1970年代から80年代、毎週一括して「今週のストライキ」として列挙されたストライキがほとんど見られなくなって久しかった。ところが、2000年末はストライキが連続して起きている。

その1

まず10月末、東北ブラジルのペルナンブコ州の州都レシーフェで、1週間にわたり1万5000人の警察軍兵士のストが発生した。理由は、州政府が約束した州警察軍の兵士と下士官の俸給の引上げを怠ったことである。スト最中に自動車の盗難は3倍に跳ね上がり、殺人は50%増加した。スト兵士たちは市中の交通を遮断し、違法行為で留め置かれている車や盗難車を使ってデモ行進し、州政庁に侵入しようと警備の兵士と揉み合い、ピストルを威嚇発射して市民の1人を負傷させた。ジャルバス・バスコンセーロ州知事は一切の交渉を行わず、10月27日までに400人の警察軍兵士を罷免し、新しい兵士を募集するとともに正規軍の兵士の支援を要請したので事態は収拾された。

警察軍のストライキはこれまでも度々発生している。

1997年、ミナス州警察軍が賃上げを要求して「山猫スト」を行い、エドアルド・アゼベード州知事はストに屈して兵士の要求を入れた。

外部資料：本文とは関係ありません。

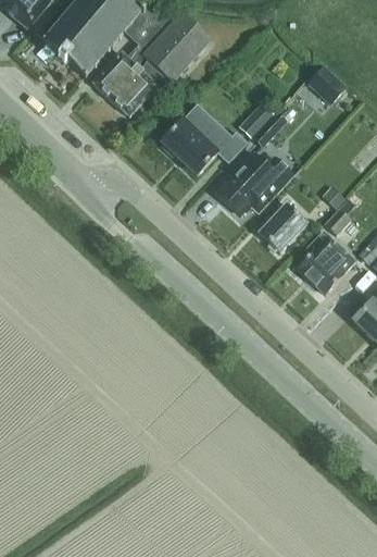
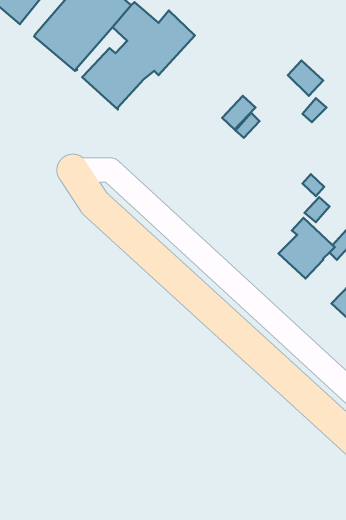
building: [162,102,248,174] -> none
building: [217,152,294,214] -> none
building: [260,202,307,250] -> none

このストはペルナンブコ州にも波及し、警察軍兵士の12日間のストの後、ミゲル・アラエス元州知事(古くからの高名な共産党員)は、州議会に賃上げのための一括法案を提出してこれを収拾した。ストは、さらにセアラ州に波及したが、タッソ・ジェレイサッチ州知事は一切譲歩せず事態を収拾している。

今回のレシーフェのストライキは、ミゲル・アラエス元知事が開いた前例を廃して、新しい慣行を作ろうとした現知事の勝利である。

さて、ブラジル社会の2つのバックボーンは、教会と軍部であるが、カトリックの聖職者と正規の国軍には未だストは発生していない。ブラジル人もこの2大組織にストが発生したのでなければ、大抵のことには驚かなくなっている。

その2

11月28日、サントス港湾労働者がストライキに入った。

ブラジルの港湾は近代化が遅れ、手配師とさして変わらぬ前近代的な港湾労働組合が支配していた。港湾労働者は臨時労働者ばかりなので、組合幹部の意のままに働く者に職が割り当てられる一方、これに反抗する者には職が回ってこず、情実とピンはねが横行していたのである。

政府は、港湾の近代化を目指し1993年港湾法(法律第8630号)を施行して、雇用機関である労働者管理機関(OGMO)が港湾労働者を直接雇用し、手配師の介入する余地を排除した。

ところが、この移行は思ったように進まず、あいもかわらず同法施行以前からの労働者の割り当てには組合支配が継続している。その1つの理由は、いわゆる沖仲士の仕事は臨時労働者の仕事ではあっても特殊技能(クレーンの操作、船内沖仲士業務など)であるので、これまでの組合支配を排除することはできず、労働者の約半数とくに現場長、熟練労働者のほとんどは、今でも組合の支配下にあることである。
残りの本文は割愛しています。